[Activities]:
1. In the discussion of the grammar below, list every production rule of the grammar as first given, before it is transformed, writing each alternative as a separate rule.
2. Pick up the discussion of the grammar below at the point where it stops, and keep writing it from there.

[Reading passage]:
-- Opening Marker --

Does the following set of production rules produce a regular language or not?
$S \to AB \mid b $
$A \to SB$
$B \to AS \mid a$
I have generated following words with above grammar
But I am not able to create a language using it. Is this grammar just context free or is this regular also ? If yes, how to prove that ?
The grammar can be transformed to
$\quad$ $S \to SBB \mid b $
$\quad$ $B \to SBS \mid a$
Let $L_S$ be the language generated by the rules above (with $S$ as the start symbol). $L_S$ is context-free by definition.
We will prove it is not regular. The idea comes from the rule, $B\to SBS$.
Let $L_B$ be the language generated by the two rules above with $B$ as the start symbol.
Claim: We have the following inclusions of languages.
$\quad\{b\}\cup\{b^{i+1}ab^ia\mid i\ge0\}\subseteq L_S$
$\quad\{b^iab^i\mid i\ge0\}\subseteq L_B$
Proof: Use mathematical induction on $n$, the upper bound for $i$.

-- Closing Marker --

[Material shown]:
-- Opening Marker --

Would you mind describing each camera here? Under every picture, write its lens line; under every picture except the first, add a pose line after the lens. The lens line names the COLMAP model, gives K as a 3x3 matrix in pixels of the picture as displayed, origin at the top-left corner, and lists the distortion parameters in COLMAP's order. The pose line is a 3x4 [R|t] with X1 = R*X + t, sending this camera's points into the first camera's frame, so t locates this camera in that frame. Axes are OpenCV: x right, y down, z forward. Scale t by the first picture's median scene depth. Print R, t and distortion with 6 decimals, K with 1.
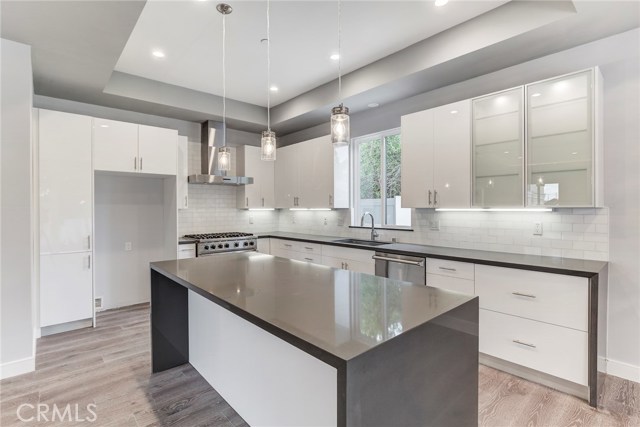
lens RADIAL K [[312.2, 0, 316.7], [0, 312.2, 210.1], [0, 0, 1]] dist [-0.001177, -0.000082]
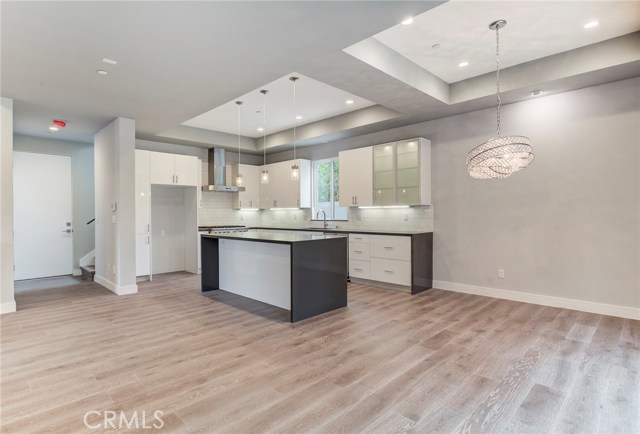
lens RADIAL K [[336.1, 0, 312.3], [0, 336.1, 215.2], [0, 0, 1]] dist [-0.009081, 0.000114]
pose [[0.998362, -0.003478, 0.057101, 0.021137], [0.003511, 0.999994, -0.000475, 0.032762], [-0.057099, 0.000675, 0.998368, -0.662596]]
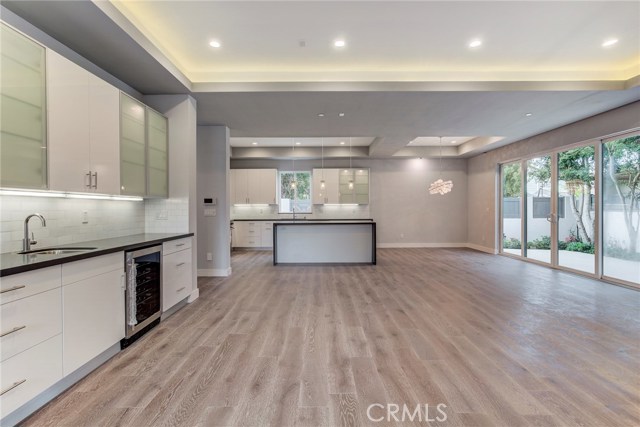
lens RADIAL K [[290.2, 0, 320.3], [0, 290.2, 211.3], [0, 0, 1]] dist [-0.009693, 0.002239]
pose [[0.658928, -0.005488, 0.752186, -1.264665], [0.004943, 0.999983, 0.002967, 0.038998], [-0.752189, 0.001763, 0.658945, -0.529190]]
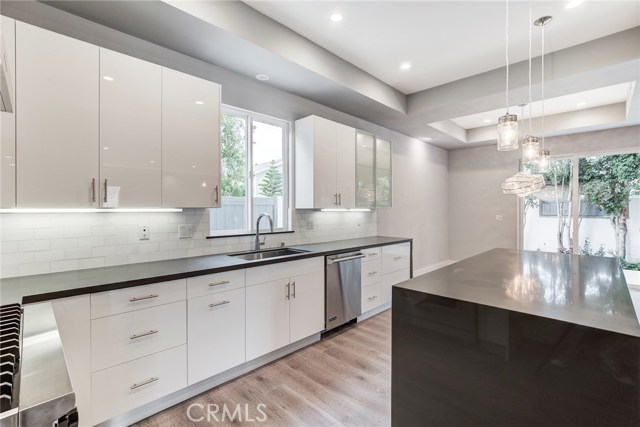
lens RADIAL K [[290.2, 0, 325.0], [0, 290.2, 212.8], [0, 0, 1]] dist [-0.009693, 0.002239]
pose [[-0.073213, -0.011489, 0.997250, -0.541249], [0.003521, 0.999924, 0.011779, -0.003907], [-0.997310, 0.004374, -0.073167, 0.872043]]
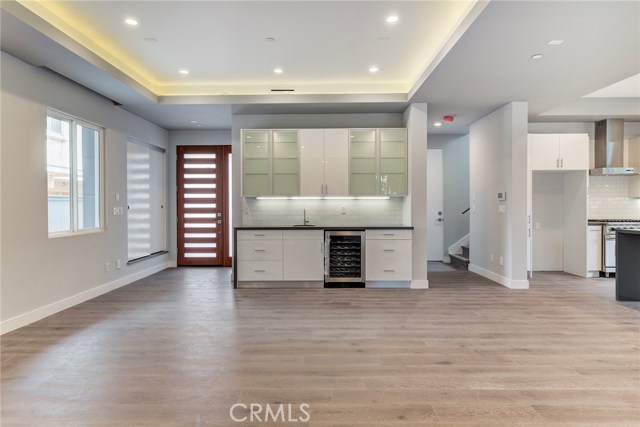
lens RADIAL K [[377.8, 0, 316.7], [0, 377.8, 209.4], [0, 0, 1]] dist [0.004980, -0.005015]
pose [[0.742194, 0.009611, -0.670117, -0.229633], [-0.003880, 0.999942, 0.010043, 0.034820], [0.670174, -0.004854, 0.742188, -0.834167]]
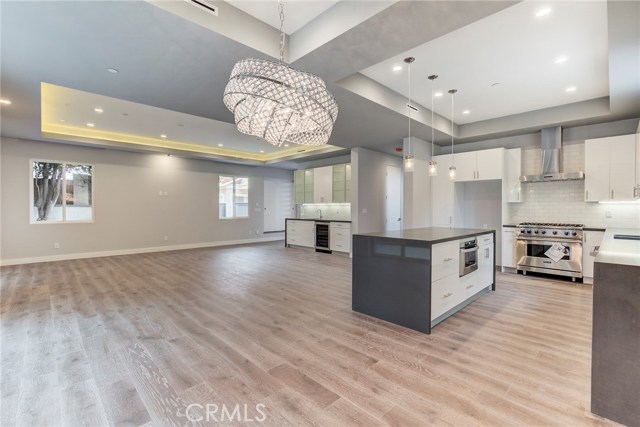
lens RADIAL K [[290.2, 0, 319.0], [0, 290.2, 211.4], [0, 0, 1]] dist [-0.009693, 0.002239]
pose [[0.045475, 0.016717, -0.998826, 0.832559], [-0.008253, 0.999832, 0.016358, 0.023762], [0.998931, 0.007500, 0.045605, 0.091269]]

-- Closing Marker --
-- Opening Marker --

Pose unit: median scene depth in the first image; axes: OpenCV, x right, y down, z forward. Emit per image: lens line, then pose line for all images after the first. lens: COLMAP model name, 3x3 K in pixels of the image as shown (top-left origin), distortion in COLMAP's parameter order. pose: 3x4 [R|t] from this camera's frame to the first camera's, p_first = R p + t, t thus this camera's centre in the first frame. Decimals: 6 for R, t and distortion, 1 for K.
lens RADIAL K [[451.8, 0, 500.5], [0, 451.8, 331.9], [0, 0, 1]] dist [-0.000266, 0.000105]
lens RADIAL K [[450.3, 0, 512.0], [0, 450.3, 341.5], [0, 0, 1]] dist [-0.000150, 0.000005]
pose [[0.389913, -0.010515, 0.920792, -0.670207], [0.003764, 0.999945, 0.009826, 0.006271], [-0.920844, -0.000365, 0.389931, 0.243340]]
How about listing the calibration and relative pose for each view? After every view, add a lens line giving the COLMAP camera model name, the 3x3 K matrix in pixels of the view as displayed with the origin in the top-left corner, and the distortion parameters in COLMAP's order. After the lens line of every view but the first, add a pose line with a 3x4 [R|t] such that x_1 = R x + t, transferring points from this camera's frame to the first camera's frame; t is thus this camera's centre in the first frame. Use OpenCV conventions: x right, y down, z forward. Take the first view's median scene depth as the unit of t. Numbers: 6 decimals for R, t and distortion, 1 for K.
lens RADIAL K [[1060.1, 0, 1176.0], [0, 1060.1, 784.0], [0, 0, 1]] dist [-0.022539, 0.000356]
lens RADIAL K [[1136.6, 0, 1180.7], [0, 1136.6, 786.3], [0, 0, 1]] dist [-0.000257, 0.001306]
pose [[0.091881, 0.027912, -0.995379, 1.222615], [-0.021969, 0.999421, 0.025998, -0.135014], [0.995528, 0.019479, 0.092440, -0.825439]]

-- Closing Marker --
-- Opening Marker --

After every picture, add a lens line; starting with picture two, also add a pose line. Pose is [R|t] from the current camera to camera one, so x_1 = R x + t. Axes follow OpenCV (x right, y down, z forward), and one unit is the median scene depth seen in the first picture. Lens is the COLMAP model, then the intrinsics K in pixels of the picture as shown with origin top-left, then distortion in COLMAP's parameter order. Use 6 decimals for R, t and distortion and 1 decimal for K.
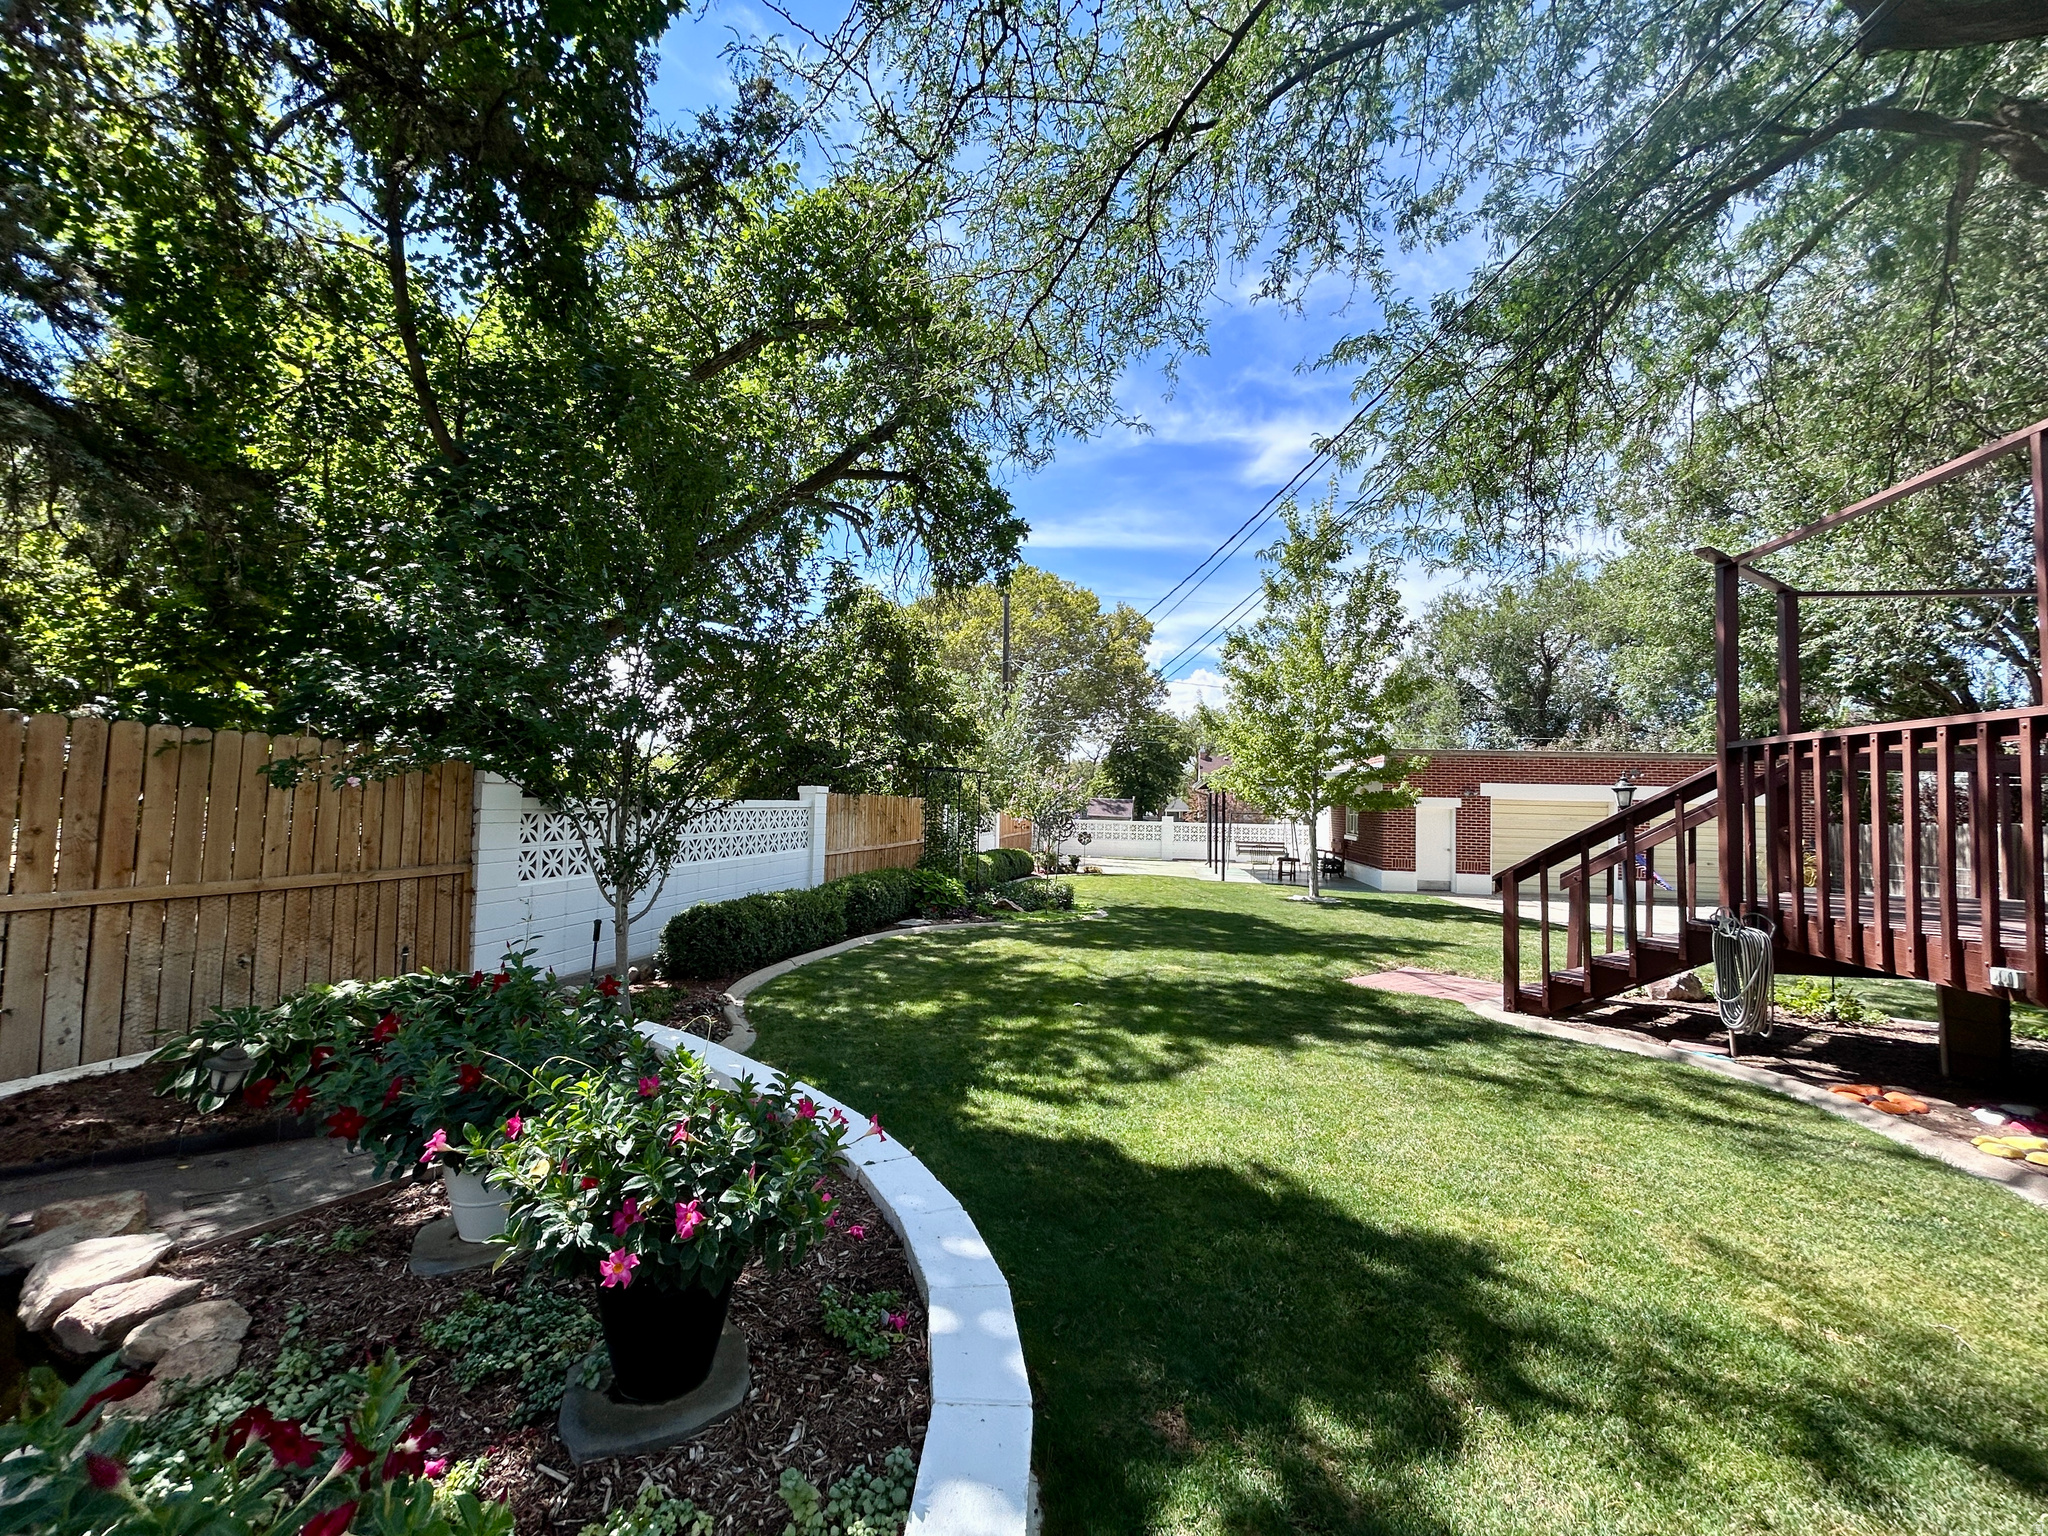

-- Closing Marker --

[Results of the exercise]:
1.
S → AB
S → b
A → SB
B → AS
B → a

2.
Claim: We have following inclusions of languages. $\quad L_S\subseteq E_S :=\{ba^{2i}\mid i\ge0\}\cup\{b^{i+1}ab^ia\mid i>0\}\cup\{\text{words that have at least three } a\text{'s}\}$ $\quad L_B\subseteq E_B:=\{a\}\cup\{\text{words that have at least two } a\text{'s}\}$
Proof: It is easy to check that $E_SE_BE_B\subseteq E_S$, $a\in E_S$, $E_BE_SE_B\subseteq E_B$ and $b\in E_B$.
The above two claims implies that $L_S\cap L(b^*ab^*a) = \{b^{i+1}ab^ia\mid i\ge0\}$, which is not a regular language. Since $L(b^*ab^*a)$ is regular, $L_S$ cannot be regular.
Exercise 1. Show that the following grammar generates a regular language.
$\quad$ $S \to SAS \mid b $
$\quad$ $A \to ASA \mid a$
Exercise 2. Show that the following grammar generates a non-regular language.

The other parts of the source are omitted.